British actor Sheila Atim, who plays Mabel, added: “I remember Barry saying lots of times: ‘Everyone, it looks very real. Everything looks very real. So, when you get on set, just be aware that you are in a position where this could bring up stuff for you’.”
3. It’s visually incredible
The high production values and awesome cinematography are maintained throughout the series, without compromising on the gritty plot.
Jenkins explained that he refused to rely on special effects for the trains and the tunnels shown.
“I told Mark Friedburg, our production designer… this can’t be fake. I want real tracks, real trains, real tunnels. I don’t want blue screen, I don’t want CGI.
“And so we found a private rail network and we built our tunnels above them.”
Mbedu said it was an incredible experience on set.
She recalled: “[I remember] the first couple of days on set, if not the first day, where everything was bigger than anything I could have imagined.
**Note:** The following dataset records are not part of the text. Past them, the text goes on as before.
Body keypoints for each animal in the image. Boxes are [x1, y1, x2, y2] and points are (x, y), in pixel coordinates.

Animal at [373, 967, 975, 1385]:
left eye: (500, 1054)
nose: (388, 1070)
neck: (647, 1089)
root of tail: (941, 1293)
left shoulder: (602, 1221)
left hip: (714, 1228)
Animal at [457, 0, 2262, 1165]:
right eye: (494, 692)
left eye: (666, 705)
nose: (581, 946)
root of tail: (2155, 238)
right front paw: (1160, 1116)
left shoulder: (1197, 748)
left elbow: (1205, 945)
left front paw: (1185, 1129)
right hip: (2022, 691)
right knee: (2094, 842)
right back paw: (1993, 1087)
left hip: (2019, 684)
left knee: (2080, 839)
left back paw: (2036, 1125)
“A some point I actually snuck away just to step back and take in everything that I was seeing unfold before me. I even took a picture of it, from the outside, the tunnels over the train tracks.
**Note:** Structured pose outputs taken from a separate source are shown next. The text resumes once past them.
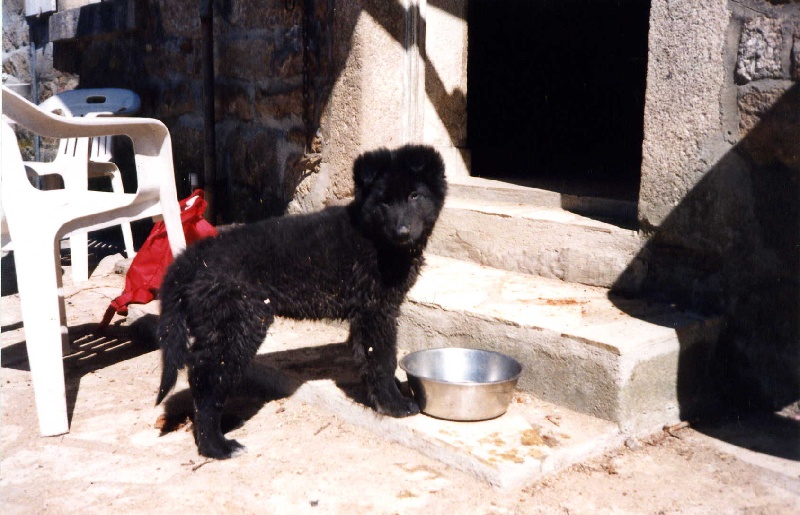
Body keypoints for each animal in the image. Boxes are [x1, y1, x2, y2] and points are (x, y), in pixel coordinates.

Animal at [153, 143, 446, 458]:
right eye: (384, 203)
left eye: (414, 196)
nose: (402, 232)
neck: (375, 237)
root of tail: (193, 257)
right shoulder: (376, 310)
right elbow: (382, 358)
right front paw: (394, 404)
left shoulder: (368, 312)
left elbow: (370, 358)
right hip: (238, 324)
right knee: (207, 378)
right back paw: (216, 445)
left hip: (216, 324)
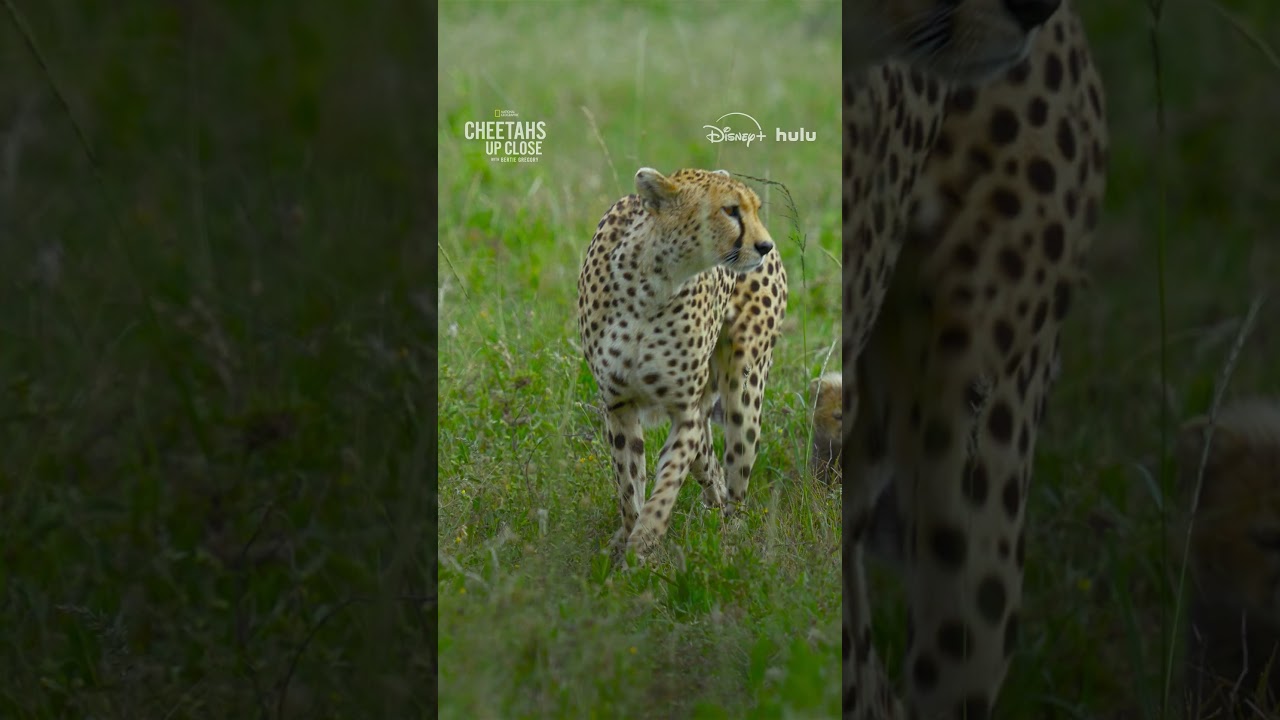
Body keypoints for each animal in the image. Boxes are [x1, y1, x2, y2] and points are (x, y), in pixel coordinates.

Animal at [576, 167, 787, 563]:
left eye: (755, 209)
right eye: (731, 210)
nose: (764, 246)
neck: (653, 283)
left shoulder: (685, 409)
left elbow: (668, 482)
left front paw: (643, 543)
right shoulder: (618, 405)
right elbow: (629, 483)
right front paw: (628, 542)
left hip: (743, 393)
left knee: (735, 477)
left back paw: (731, 534)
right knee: (709, 463)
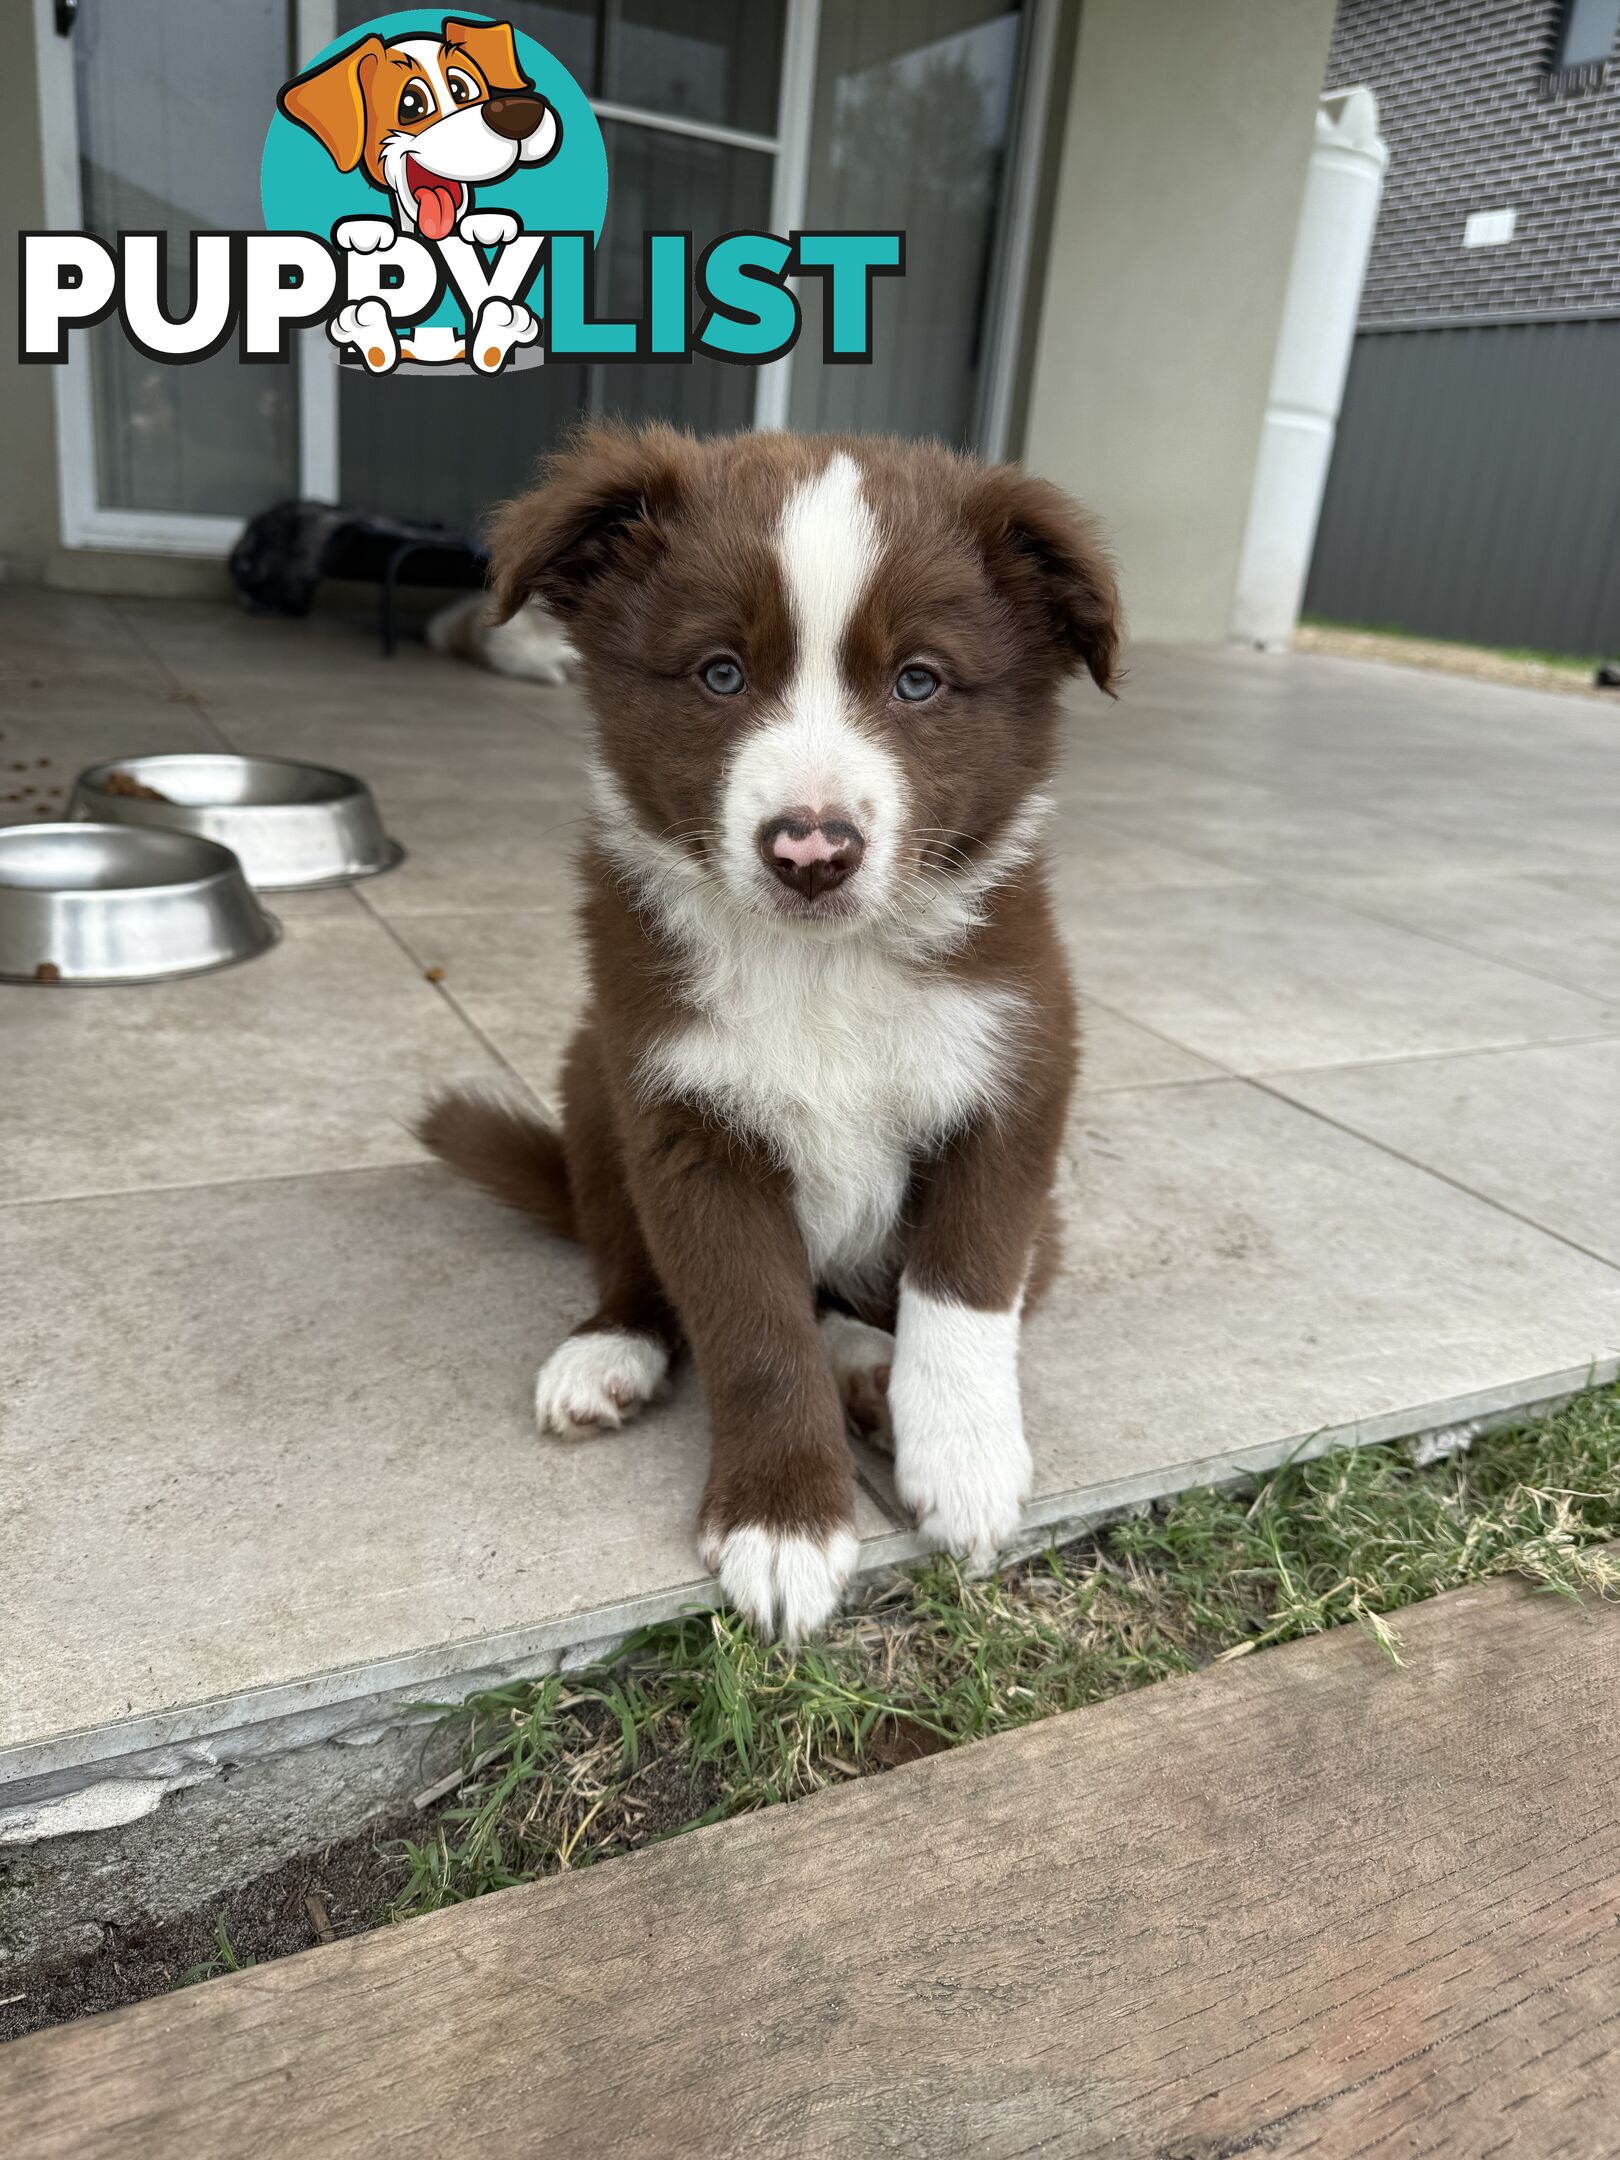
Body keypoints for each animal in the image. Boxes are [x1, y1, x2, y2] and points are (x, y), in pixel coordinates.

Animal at [425, 421, 1123, 1632]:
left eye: (919, 681)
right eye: (720, 673)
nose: (811, 848)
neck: (821, 967)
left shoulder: (1018, 1070)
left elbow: (965, 1292)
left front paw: (967, 1464)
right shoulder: (681, 1113)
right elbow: (754, 1330)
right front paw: (784, 1526)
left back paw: (875, 1377)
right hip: (590, 1085)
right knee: (637, 1269)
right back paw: (613, 1354)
“I couldn’t believe everything that I was seeing. I felt like I was in the presence of brilliance.
“And then seeing the different types of trains that Cora rides in from Georgia. It’s like this rickety boxcar barely holding it together to then Indiana later on when it’s the big, grand, majestic thing.”
Atim was also wowed by the level of detail during filming.
“I was on the plantation sets, and one of the things that really sticks in my mind is I had to hold a fake placenta.
“It was really hard to hold because it was so difficult and slippery. But I think those little attentions to detail… work everywhere throughout the set, whether it was the huts or the cotton fields.”
The Underground Railroad is streaming on Amazon Prime Video from Friday, May 14.